Echohawk heard the words of Martin Luther King, Jr., when he was 15 years old:
I have a dream — a dream deeply rooted in the American dream, that one day this nation will rise up and live out the true meaning of its creed: "We hold these truths to be self-evident: that all men are created equal" . . . . I have a dream that my . . . children will one day live in a nation where they will not be judged by the color of their skin but by the content of their character.
"I believe in America," Echohawk continued. "An America that says that regardless of who you are—your race, your religion, your ethnic background, your economic status—this must be a land of opportunity for all people."
"But I have seen that this promise is not realized for many, many people," Echohawk stated. "Too many people live in poverty—especially in Indian country. And where there is poverty, there is despair. And where there is despair, there is alcohol and substance abuse. And where there is substance abuse, there is domestic violence, and the abuse and neglect of children."
What can we do to break this cycle? "There is hope," Echohawk affirmed. "I have seen what was, but I can see very clearly what we can all become.
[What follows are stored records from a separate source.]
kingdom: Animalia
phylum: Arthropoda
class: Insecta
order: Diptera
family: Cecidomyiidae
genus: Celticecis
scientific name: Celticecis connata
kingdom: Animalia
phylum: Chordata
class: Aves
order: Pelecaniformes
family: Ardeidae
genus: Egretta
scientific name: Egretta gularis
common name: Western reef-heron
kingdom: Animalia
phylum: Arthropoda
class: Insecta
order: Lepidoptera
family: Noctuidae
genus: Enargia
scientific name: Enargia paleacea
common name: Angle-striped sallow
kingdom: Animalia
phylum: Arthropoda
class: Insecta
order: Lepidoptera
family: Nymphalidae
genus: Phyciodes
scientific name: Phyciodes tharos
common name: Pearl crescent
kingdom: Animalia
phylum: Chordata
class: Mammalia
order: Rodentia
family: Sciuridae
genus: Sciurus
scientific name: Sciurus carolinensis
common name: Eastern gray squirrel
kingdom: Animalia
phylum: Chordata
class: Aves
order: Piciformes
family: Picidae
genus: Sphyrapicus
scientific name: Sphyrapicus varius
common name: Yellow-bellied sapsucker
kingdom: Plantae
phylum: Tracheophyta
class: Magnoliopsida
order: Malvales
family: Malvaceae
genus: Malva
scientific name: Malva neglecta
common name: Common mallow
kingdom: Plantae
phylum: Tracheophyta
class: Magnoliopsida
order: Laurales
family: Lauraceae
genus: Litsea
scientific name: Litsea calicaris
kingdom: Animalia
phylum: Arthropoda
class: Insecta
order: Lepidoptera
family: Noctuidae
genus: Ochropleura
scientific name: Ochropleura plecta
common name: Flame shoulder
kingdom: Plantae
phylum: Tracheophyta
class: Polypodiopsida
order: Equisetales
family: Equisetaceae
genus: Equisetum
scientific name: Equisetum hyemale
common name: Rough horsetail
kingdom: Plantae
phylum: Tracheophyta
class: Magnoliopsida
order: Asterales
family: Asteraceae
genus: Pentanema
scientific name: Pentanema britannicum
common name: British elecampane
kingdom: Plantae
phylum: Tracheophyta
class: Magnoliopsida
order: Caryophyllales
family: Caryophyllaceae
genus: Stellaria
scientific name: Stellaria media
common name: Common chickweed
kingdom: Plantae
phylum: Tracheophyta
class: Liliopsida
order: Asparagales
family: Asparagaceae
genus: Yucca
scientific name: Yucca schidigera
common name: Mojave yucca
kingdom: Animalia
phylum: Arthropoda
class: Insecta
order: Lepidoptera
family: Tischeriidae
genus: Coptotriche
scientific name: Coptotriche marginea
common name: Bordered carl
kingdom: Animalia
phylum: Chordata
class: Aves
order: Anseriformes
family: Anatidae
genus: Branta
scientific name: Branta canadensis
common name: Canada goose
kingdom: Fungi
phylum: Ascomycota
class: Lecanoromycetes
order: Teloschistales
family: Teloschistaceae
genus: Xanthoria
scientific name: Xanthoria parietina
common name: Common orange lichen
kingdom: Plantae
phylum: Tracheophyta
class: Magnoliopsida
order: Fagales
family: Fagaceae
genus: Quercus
We must not blame—we must take responsibility. We must join together in learning and find solutions. We must work for positive change by building on diverse backgrounds and diverse cultures."
In closing, Echohawk encouraged each of us to leave the world a better place for the generations that will follow. "You have the power to change," he stated. "I challenge you to embrace these diverse cultures, to embrace each other. Join together, stop the pain, and bring forth the promise."